While investor demand for accurate and unbiased information spurred the initial growth in auditing, the government eventually got involved as well. An 1844 law had mandated that firms receive independent financial audits. That mandate was repealed in 1856, but then re-imposed in 1900. Nonetheless, there was a generally laissez-faire auditing environment in Britain until 1948.4 Financial accounting was thought to be within the sphere of private contract between shareholders and companies.5 Firms voluntarily signaled their soundness through reports by independent auditors and by assigning respected leaders or titled persons to their boards.

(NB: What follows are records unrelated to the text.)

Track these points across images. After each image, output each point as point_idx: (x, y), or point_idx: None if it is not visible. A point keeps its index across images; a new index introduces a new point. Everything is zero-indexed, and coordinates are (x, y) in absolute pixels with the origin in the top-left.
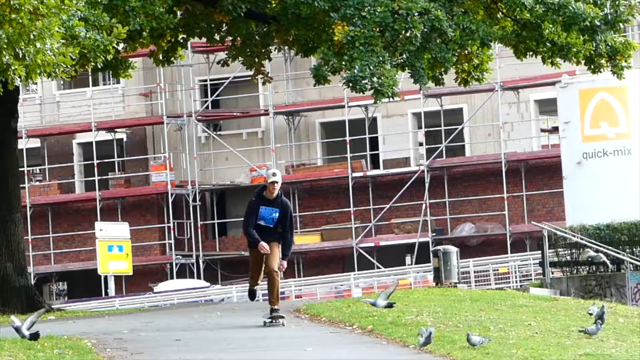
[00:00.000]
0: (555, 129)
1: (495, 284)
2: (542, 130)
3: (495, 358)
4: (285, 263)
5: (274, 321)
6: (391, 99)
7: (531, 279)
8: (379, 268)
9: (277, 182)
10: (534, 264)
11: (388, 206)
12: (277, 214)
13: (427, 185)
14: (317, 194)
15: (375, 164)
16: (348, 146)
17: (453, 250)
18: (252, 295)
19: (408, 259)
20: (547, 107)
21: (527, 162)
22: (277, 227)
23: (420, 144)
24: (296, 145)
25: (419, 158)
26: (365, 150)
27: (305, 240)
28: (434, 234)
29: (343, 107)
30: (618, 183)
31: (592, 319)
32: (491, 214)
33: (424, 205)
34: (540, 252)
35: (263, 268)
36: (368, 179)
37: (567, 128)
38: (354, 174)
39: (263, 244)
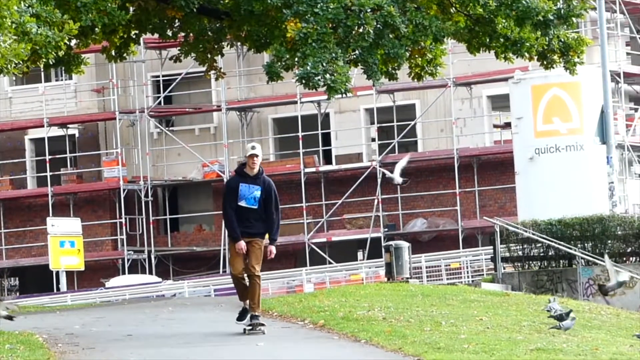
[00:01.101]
0: (507, 125)
1: (447, 279)
2: (495, 126)
3: (447, 353)
4: (273, 249)
5: (254, 329)
6: (344, 95)
7: (483, 274)
8: (331, 263)
9: (256, 156)
10: (485, 259)
11: (340, 202)
12: (259, 192)
13: (379, 180)
14: None
15: (327, 159)
16: (300, 142)
17: (405, 245)
18: (242, 314)
19: (360, 255)
20: (500, 102)
21: (480, 158)
22: (260, 209)
23: (373, 140)
24: (248, 141)
25: (371, 154)
26: (318, 145)
27: None
28: (386, 230)
29: (295, 103)
30: (570, 178)
31: (547, 314)
32: (443, 209)
33: (376, 201)
34: (492, 247)
35: (246, 261)
36: (320, 174)
37: (520, 124)
38: (306, 170)
39: (241, 244)
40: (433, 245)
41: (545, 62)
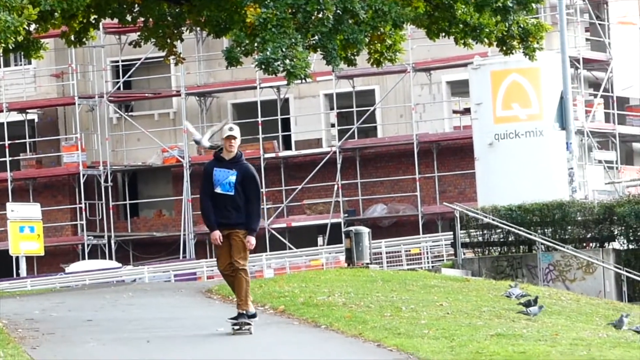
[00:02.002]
0: (467, 111)
1: (407, 264)
2: (454, 112)
3: (407, 338)
4: (252, 240)
5: (240, 328)
6: (303, 81)
7: (443, 260)
8: (291, 249)
9: (234, 138)
10: (445, 244)
11: (300, 187)
12: (235, 177)
13: (339, 166)
14: None
15: (287, 145)
16: (260, 127)
17: (365, 231)
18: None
19: (320, 240)
20: (459, 88)
21: (439, 144)
22: (237, 195)
23: (332, 125)
24: (208, 126)
25: (331, 139)
26: (277, 131)
27: None
28: (346, 215)
29: (255, 88)
30: (530, 164)
31: (512, 301)
32: (403, 195)
33: (335, 186)
34: (452, 233)
35: (230, 253)
36: (280, 159)
37: (479, 109)
38: (266, 155)
39: (216, 234)
40: (393, 230)
41: (504, 48)
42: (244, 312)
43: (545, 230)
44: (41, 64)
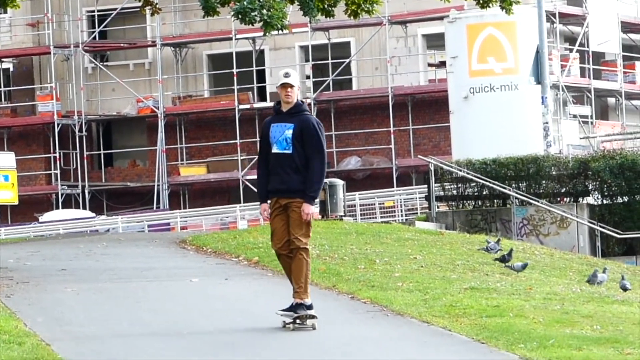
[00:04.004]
0: (442, 64)
1: (381, 217)
2: (430, 65)
3: (381, 291)
4: (308, 209)
5: (303, 322)
6: (280, 32)
7: (417, 213)
8: None
9: (291, 86)
10: (419, 198)
11: None
12: (292, 132)
13: None
14: (203, 125)
15: (262, 96)
16: (235, 78)
17: (339, 183)
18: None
19: None
20: (435, 41)
21: (414, 96)
22: (297, 154)
23: (308, 77)
24: (183, 77)
25: (305, 91)
26: (252, 82)
27: (190, 172)
28: None
29: (230, 39)
30: (505, 118)
31: (486, 255)
32: (377, 147)
33: None
34: (426, 186)
35: (288, 230)
36: (255, 111)
37: (455, 63)
38: (241, 106)
39: (263, 207)
40: (367, 183)
41: (481, 1)
42: (302, 302)
43: (520, 184)
44: (17, 14)
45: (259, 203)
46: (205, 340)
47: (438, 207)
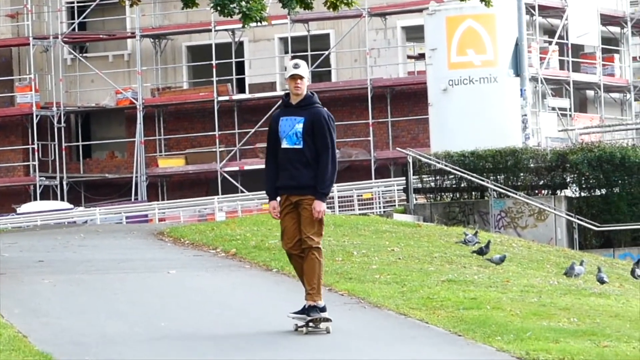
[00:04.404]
0: (421, 56)
1: (359, 209)
2: (409, 57)
3: (359, 283)
4: (320, 206)
5: (316, 326)
6: (259, 24)
7: (395, 205)
8: (243, 192)
9: (300, 77)
10: (398, 190)
11: (253, 130)
12: (302, 125)
13: None
14: (182, 117)
15: (241, 88)
16: (214, 70)
17: None
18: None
19: None
20: (414, 33)
21: (393, 89)
22: (307, 149)
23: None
24: (162, 69)
25: (284, 83)
26: (232, 74)
27: (169, 164)
28: None
29: (210, 31)
30: (483, 110)
31: (464, 248)
32: (356, 139)
33: None
34: (404, 178)
35: (299, 229)
36: (234, 103)
37: (434, 55)
38: (220, 98)
39: (272, 205)
40: (345, 175)
41: None
42: (315, 304)
43: (498, 176)
44: None
45: (267, 200)
46: (183, 332)
47: (416, 200)
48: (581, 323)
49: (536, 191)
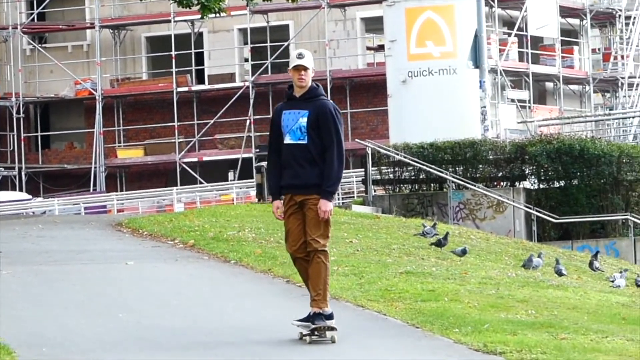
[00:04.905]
0: (381, 47)
1: None
2: (368, 48)
3: None
4: (326, 206)
5: (321, 335)
6: (218, 15)
7: (354, 197)
8: (202, 183)
9: (304, 68)
10: (356, 181)
11: (212, 121)
12: (306, 119)
13: (251, 101)
14: (141, 108)
15: (200, 79)
16: (173, 61)
17: None
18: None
19: (231, 175)
20: (374, 25)
21: (352, 80)
22: (312, 144)
23: (246, 60)
24: (121, 59)
25: (244, 74)
26: (191, 65)
27: (128, 154)
28: (258, 150)
29: (169, 21)
30: (442, 102)
31: (422, 240)
32: None
33: (248, 121)
34: (363, 169)
35: (304, 231)
36: (193, 93)
37: (393, 46)
38: (179, 89)
39: (275, 205)
40: None
41: None
42: (321, 311)
43: (457, 168)
44: None
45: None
46: (141, 324)
47: (375, 191)
48: (539, 315)
49: (495, 183)
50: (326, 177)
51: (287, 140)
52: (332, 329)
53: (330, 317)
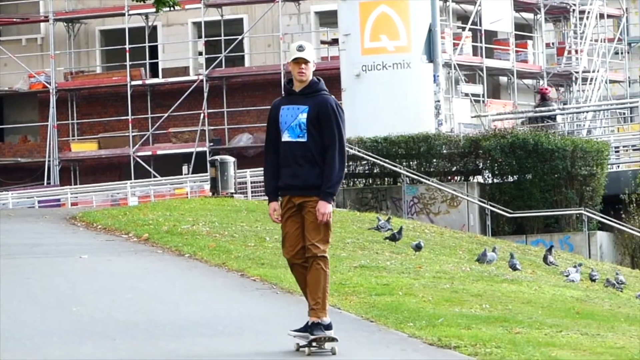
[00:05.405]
0: (335, 41)
1: None
2: (322, 42)
3: (270, 268)
4: (325, 208)
5: (319, 346)
6: (172, 8)
7: None
8: (156, 177)
9: (305, 62)
10: None
11: (166, 115)
12: (306, 115)
13: (205, 94)
14: (95, 101)
15: (154, 72)
16: (127, 54)
17: (230, 160)
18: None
19: (185, 169)
20: (328, 19)
21: None
22: (313, 142)
23: (200, 54)
24: (75, 53)
25: (198, 67)
26: (145, 58)
27: (82, 148)
28: (212, 144)
29: (123, 15)
30: (397, 96)
31: (379, 234)
32: None
33: (202, 115)
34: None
35: (303, 235)
36: (147, 87)
37: (347, 40)
38: (133, 82)
39: (271, 208)
40: (258, 160)
41: None
42: (320, 321)
43: (411, 162)
44: None
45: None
46: (95, 317)
47: None
48: (493, 309)
49: (449, 177)
50: (326, 178)
51: (286, 137)
52: (333, 339)
53: (329, 327)
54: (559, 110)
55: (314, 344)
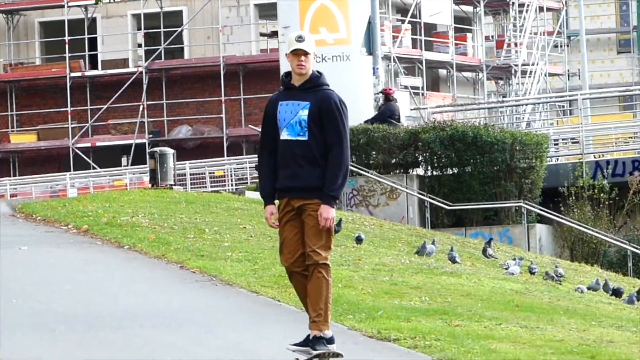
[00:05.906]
0: (274, 34)
1: (211, 186)
2: (262, 35)
3: (210, 260)
4: (328, 213)
5: None
6: (112, 0)
7: (247, 183)
8: (95, 168)
9: (304, 53)
10: (250, 167)
11: (105, 107)
12: (307, 112)
13: (145, 86)
14: (34, 93)
15: (93, 64)
16: (67, 46)
17: (170, 152)
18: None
19: (124, 160)
20: (267, 11)
21: (246, 66)
22: (314, 140)
23: (139, 46)
24: (14, 44)
25: (137, 59)
26: (84, 50)
27: (21, 139)
28: (151, 136)
29: (63, 7)
30: (336, 89)
31: None
32: (208, 116)
33: (141, 107)
34: (256, 155)
35: (302, 241)
36: (86, 79)
37: (286, 33)
38: (72, 74)
39: (267, 212)
40: (198, 152)
41: None
42: (322, 334)
43: (352, 155)
44: None
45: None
46: (34, 309)
47: None
48: (433, 302)
49: (388, 170)
50: (329, 180)
51: (284, 136)
52: (337, 355)
53: (331, 340)
54: (499, 102)
55: None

From 1857, shareholders also had the protection of accounting fraud’s being established as a criminal offense.6 Also, stock exchanges usually required listed companies to disclose substantial amounts of information. In the United States, a generally laissez-faire approach to financial reporting lasted until the Securities Exchange Act of 1934.

In both countries there were demands for more government rules whenever a speculative bubble burst. But bubbles occurred both before and after heavy financial accounting regulation was in place. We have just seen the high-tech bubble of the 1990s burst despite more than 60 years of regulation in this country. Speculative manias seem to have more to do with new technologies, and less to do with insufficient accounting regulation. Railroad- and telegraph-investment mania hit in the mid-1800s, and the market boom of the 1920s was fueled by surging innovation in automobiles, radios, and electricity.7 Since it is natural for investors to get excited about new technologies, huge stock run-ups might be just the way that markets work. There should be consequences for firms that issue false figures, but broad market declines do not call for greater top-down accounting regulation.

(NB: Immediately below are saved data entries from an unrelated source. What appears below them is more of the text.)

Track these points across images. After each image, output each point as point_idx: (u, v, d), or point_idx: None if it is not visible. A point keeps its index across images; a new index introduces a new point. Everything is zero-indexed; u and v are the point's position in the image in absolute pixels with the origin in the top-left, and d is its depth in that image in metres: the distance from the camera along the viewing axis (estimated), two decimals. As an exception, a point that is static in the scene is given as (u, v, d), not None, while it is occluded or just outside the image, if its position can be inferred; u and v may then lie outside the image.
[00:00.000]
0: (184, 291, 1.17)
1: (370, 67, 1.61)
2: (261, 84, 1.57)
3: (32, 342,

Instead, perhaps we need more bottom-up innovation in financial accounting. In this country decades of regulation have locked in one-size-fits-all “generally accepted accounting principles” (GAAP). But GAAP rules may not be right for every industry. Many high-tech firms today issue additional “pro forma” statements because they think that GAAP figures distort their true financial picture.8

It is time to deregulate accounting and to promote diversity in standards. Different stock exchanges could develop different listing categories with alternate accounting standards. The accounting industry started out 150 years ago by competing through reputation and innovation. If we loosen the regulatory shackles, accountants would be freed up to discover better ways to inform investors about the worth of tomorrow’s leading-edge companies.


Notes

  1. Edgar Jones, True and Fair: A History of Price Waterhouse (London: Hamish Hamilton, 1995), and David Grayson Allen and Kathleen McDermott, Accounting For Success (Boston: Harvard Business School Press, 1993). Price Waterhouse is now PricewaterhouseCoopers.
  2. Jones, p. 99.
  3. Ibid., p. 49.
  4. Ibid.
  5. Robert G. Day, “UK Accounting Regulation: An Historical Perspective,” School of Finance & Law Working Paper no. 20, Bournemouth University, 2000.
  6. Ibid.
  7. Chris Edwards, “Entrepreneurs Creating the New Economy,” Joint Economic Committee, U.S. Congress, November 2000.
  8. T.J. Rodgers, “Corporate Accounting: Congress and FASB Ignore Business Realities,” Cato Institute Policy Brief no. 77, October 25, 2002.